For those without children, Ms. Rachel is a Youtube show created by former preschool teacher Rachel Griffin-Accurso. In it, Ms. Rachel goes through games and songs designed to teach kids from infancy to early education. I found it almost unbearable. Luckily, I’m not the target audience. Nor was that Rachel’s intention. It is a show made for “littles,” as the former title suggests. As detailed in a recent Wired article, it had humble beginnings and has since launched Rachel to preschool celebrity status.

I understand why kids like it. It’s laden with bright colors and big smiles. The songs are fun and infectious. My kids have been singing along to songs for some time (no big deal), but they come alive when Rachel begins a rendition of “Hop Little Bunnies.” They also learn. My kids have watched Sesame Street, and they love Sesame Street, but even that classic show can go over their heads. Part of that, I think, is that Sesame Street attempts to appeal to a wide range of kids. Ms. Rachel is on Youtube and can tailor her videos more specifically.

There was a time when I was nervous about a generation of kids raised on Youtube. It never even crossed my mind that kids could end up in weird, predatory relationships with the people they were watching. I saw my then five-year-old niece recording herself on a tablet and saying, “Make sure to like and subscribe,” without knowing what she was saying. It freaked me out! Turns out that, like any TV, it’s just about monitoring what your kids watch.

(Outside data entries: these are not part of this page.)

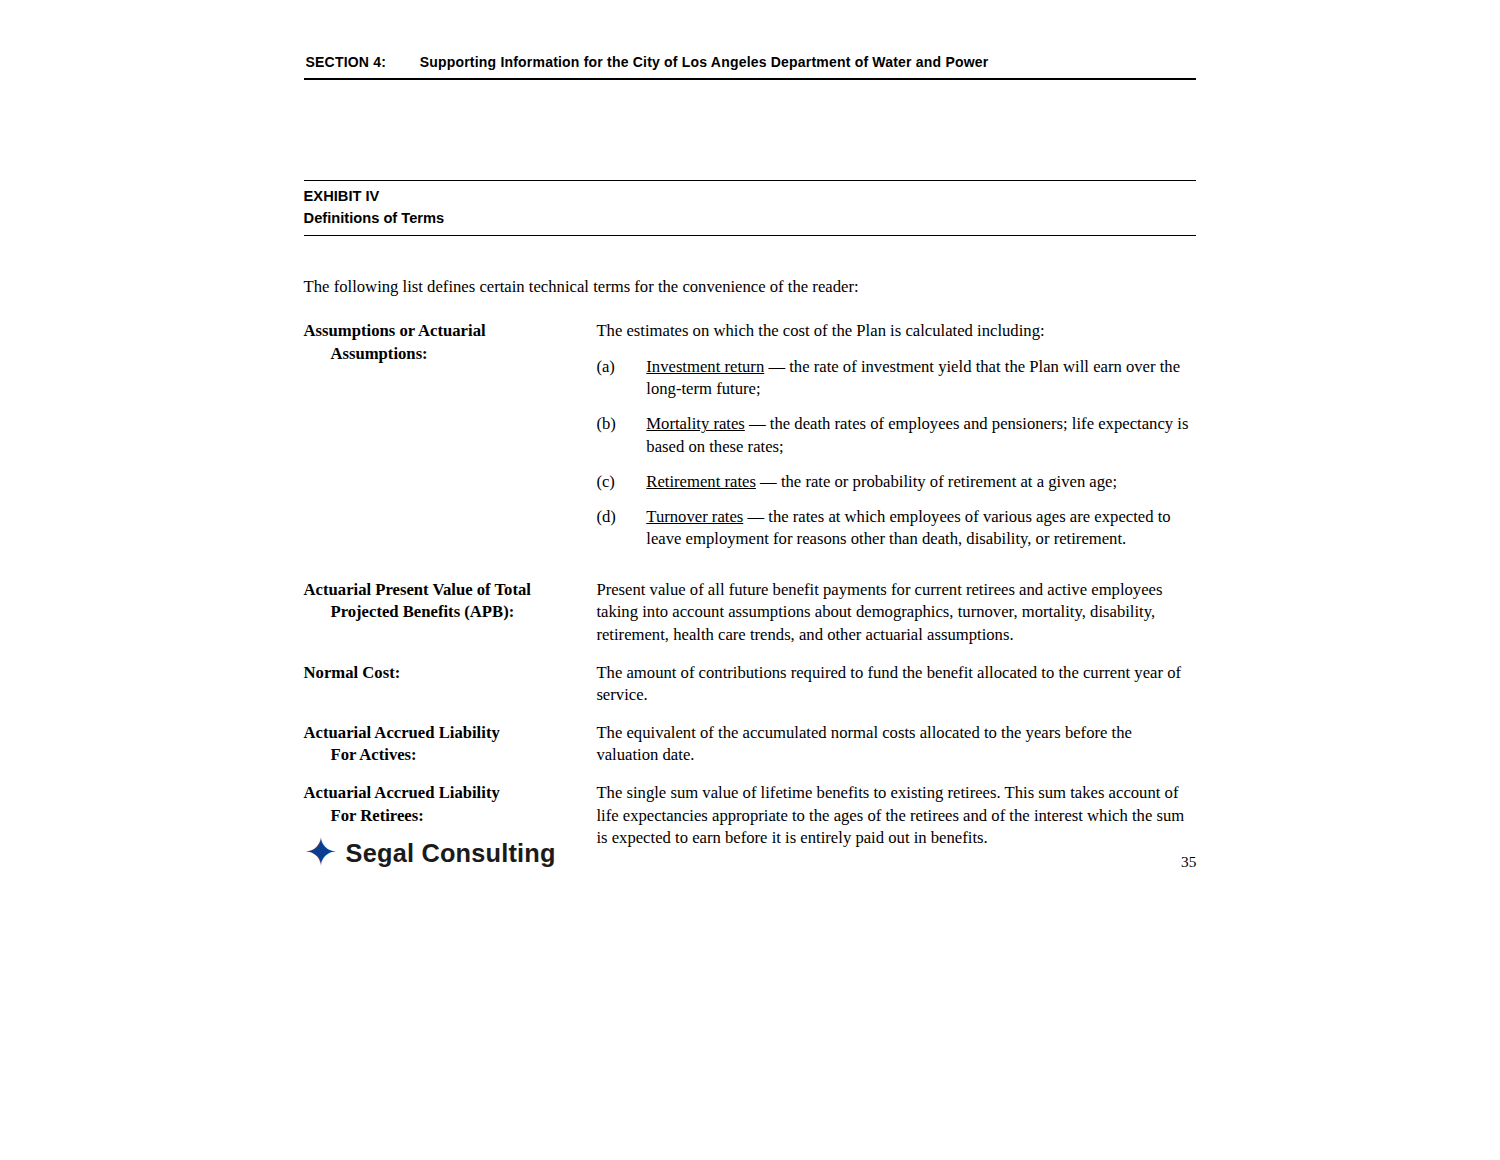SECTION 4: Supporting Information for the City of Los Angeles Department of Water and Power
EXHIBIT IV
Definitions of Terms
The following list defines certain technical terms for the convenience of the reader:
| Assumptions or Actuarial Assumptions: | The estimates on which the cost of the Plan is calculated including: / (a) / Investment return — the rate of investment yield that the Plan will earn over the long-term future; / / (b) / Mortality rates — the death rates of employees and pensioners; life expectancy is based on these rates; / / (c) / Retirement rates — the rate or probability of retirement at a given age; / / (d) / Turnover rates — the rates at which employees of various ages are expected to leave employment for reasons other than death, disability, or retirement. / |
| Actuarial Present Value of Total Projected Benefits (APB): | Present value of all future benefit payments for current retirees and active employees taking into account assumptions about demographics, turnover, mortality, disability, retirement, health care trends, and other actuarial assumptions. |
| Normal Cost: | The amount of contributions required to fund the benefit allocated to the current year of service. |
| Actuarial Accrued Liability For Actives: | The equivalent of the accumulated normal costs allocated to the years before the valuation date. |
| Actuarial Accrued Liability For Retirees: | The single sum value of lifetime benefits to existing retirees. This sum takes account of life expectancies appropriate to the ages of the retirees and of the interest which the sum is expected to earn before it is entirely paid out in benefits. |
✦ Segal Consulting
35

Yes, my kids watch Youtube, but they don’t get free reign. I can decide whether or not they watch The Lego Batman Movie (which they love) but not Batman V Superman (which I love). I want them to watch things I like, but only within reason. That said, they don’t learn anything from Will Arnett being hilarious as the Caped Crusader. The themes of teamwork and making friends that the film provides will help them later, but now they just see bright colors, Batman, and Robin (they love Robin).

When my kids watch Ms. Rachel, they are learning. They are getting screentime, but it is valuable screentime. There will be a time when I can share my favorite movies and shows with them. Honestly, that has started a bit already. For now, they’re going to watch Ms. Rachel more often than not. They are going to learn. And while I didn’t like Ms. Rachel much at first, the more I watched her with my kids, the more I understood. She’s doing the lord’s work, so maybe Youtube ain’t that bad.